__Problems to work on__
• 1. In two sentences, summarize the lmb patch shown below.
• 2. Carry on the lmb patch below from its last line.

__Passage shown__
■ ■ ■ ■ ■ ■ ■

This information is useful for eHEA driver to find out the memory
layout and holes.

NOTE: No special locking is needed for lmb_add() and lmb_remove().
Calls to these are serialized by caller. (pSeries_reconfig_chain).

Signed-off-by: Badari Pulavarty <[email protected]>
---
arch/powerpc/platforms/pseries/hotplug-memory.c | 43 +++++++++++++++
include/linux/lmb.h | 3 -
lib/lmb.c | 66 ++++++++++++++++++++----
3 files changed, 102 insertions(+), 10 deletions(-)

Index: linux-2.6.25-rc3/lib/lmb.c
===================================================================
--- linux-2.6.25-rc3.orig/lib/lmb.c 2008-03-05 10:44:29.000000000 -0800
+++ linux-2.6.25-rc3/lib/lmb.c 2008-03-05 10:44:56.000000000 -0800
@@ -54,14 +54,13 @@ void lmb_dump_all(void)
#endif /* DEBUG */
}

-static unsigned long __init lmb_addrs_overlap(u64 base1,
- u64 size1, u64 base2, u64 size2)
+static unsigned long lmb_addrs_overlap(u64 base1, u64 size1, u64 base2,
+ u64 size2)
{
return ((base1 < (base2+size2)) && (base2 < (base1+size1)));
}

-static long __init lmb_addrs_adjacent(u64 base1, u64 size1,
- u64 base2, u64 size2)
+static long lmb_addrs_adjacent(u64 base1, u64 size1, u64 base2, u64 size2)
{
if (base2 == base1 + size1)
return 1;
@@ -71,7 +70,7 @@ static long __init lmb_addrs_adjacent(u6
return 0;
}

-static long __init lmb_regions_adjacent(struct lmb_region *rgn,
+static long lmb_regions_adjacent(struct lmb_region *rgn,
unsigned long r1, unsigned long r2)
{
u64 base1 = rgn->region[r1].base;
@@ -82,7 +81,7 @@ static long __init lmb_regions_adjacent(
return lmb_addrs_adjacent(base1, size1, base2, size2);
}

-static void __init lmb_remove_region(struct lmb_region *rgn, unsigned long r)

■ ■ ■ ■ ■ ■ ■

[Stored data entries]
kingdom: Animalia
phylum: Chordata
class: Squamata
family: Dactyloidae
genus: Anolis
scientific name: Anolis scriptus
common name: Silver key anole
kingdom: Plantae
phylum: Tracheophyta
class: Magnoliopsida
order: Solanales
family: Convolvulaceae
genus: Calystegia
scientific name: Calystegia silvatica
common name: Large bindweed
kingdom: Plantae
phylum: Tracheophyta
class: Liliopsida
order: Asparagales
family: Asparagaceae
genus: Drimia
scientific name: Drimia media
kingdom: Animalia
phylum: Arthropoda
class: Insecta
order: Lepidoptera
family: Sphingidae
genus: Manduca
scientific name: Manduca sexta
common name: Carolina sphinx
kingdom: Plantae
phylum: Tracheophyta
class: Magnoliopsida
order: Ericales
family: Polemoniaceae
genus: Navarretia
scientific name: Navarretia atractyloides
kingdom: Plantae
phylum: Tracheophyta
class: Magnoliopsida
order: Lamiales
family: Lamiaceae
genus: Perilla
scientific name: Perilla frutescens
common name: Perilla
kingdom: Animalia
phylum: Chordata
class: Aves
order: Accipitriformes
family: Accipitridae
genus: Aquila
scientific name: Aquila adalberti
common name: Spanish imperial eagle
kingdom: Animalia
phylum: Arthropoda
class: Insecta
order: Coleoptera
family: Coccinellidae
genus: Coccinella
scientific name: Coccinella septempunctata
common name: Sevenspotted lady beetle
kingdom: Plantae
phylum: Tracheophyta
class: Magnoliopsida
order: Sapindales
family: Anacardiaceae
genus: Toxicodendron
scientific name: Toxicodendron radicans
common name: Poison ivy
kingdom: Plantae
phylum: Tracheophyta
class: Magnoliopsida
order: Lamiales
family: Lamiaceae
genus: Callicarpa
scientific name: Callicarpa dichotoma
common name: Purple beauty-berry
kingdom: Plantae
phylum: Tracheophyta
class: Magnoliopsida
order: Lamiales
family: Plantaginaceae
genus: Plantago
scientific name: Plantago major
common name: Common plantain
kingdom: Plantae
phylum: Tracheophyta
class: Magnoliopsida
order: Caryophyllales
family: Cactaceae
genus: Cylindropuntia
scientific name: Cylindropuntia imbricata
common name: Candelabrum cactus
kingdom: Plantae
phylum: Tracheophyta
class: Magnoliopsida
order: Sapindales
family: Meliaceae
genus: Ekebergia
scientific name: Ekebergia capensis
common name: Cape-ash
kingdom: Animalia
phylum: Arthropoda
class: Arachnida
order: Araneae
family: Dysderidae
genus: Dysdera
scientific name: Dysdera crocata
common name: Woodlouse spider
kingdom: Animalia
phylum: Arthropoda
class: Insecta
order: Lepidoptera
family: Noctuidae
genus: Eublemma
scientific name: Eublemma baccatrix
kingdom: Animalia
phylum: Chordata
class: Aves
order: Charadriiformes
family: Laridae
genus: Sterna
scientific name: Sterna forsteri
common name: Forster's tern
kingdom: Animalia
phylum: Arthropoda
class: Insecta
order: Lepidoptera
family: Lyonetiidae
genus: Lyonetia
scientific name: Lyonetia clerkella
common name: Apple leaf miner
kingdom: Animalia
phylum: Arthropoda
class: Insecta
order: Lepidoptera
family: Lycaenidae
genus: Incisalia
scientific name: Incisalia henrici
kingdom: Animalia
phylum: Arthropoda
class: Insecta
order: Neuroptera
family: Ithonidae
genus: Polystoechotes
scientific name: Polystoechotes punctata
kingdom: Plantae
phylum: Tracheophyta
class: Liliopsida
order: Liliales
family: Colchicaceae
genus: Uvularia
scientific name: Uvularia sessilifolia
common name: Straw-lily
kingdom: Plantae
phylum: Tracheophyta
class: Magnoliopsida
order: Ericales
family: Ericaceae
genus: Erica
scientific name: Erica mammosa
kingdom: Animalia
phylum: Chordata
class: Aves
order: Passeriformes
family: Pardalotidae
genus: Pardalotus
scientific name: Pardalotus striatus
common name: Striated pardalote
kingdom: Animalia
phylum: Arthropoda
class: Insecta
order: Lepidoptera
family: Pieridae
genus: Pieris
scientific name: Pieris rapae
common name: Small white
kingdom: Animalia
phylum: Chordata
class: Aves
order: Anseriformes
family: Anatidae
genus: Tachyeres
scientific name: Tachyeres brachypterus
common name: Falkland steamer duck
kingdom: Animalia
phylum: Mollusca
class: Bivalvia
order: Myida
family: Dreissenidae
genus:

■ ■ ■ ■ ■ ■ ■

__Responses__
• 1. The patch provides information that helps the eHEA driver find the memory layout and holes, and it notes that lmb_add() and lmb_remove() need no special locking because their caller serializes the calls. It changes three files with 102 insertions and 10 deletions, and in lib/lmb.c it removes the __init marking from functions such as lmb_addrs_overlap, lmb_addrs_adjacent and lmb_regions_adjacent.

• 2.
+static void lmb_remove_region(struct lmb_region *rgn, unsigned long r)
{
unsigned long i;

@@ -94,7 +93,7 @@ static void __init lmb_remove_region(str
}

/* Assumption: base addr of region 1 < base addr of region 2 */
-static void __init lmb_coalesce_regions(struct lmb_region *rgn,
+static void lmb_coalesce_regions(struct lmb_region *rgn,
unsigned long r1, unsigned long r2)
{
rgn->region[r1].size += rgn->region[r2].size;
@@ -129,7 +128,7 @@ void __init lmb_analyze(void)
}

/* This routine called with relocation disabled. */
-static long __init lmb_add_region(struct lmb_region *rgn, u64 base, u64 size)
+static long lmb_add_region(struct lmb_region *rgn, u64 base, u64 size)
{
unsigned long coalesced = 0;
long adjacent, i;
@@ -195,7 +194,7 @@ static long __init lmb_add_region(struct
}

/* This routine may be called with relocation disabled. */
-long __init lmb_add(u64 base, u64 size)
+long lmb_add(u64 base, u64 size)
{
struct lmb_region *_rgn = &(lmb.memory);

@@ -207,6 +206,55 @@ long __init lmb_add(u64 base, u64 size)

}

+long lmb_remove(u64 base, u64 size)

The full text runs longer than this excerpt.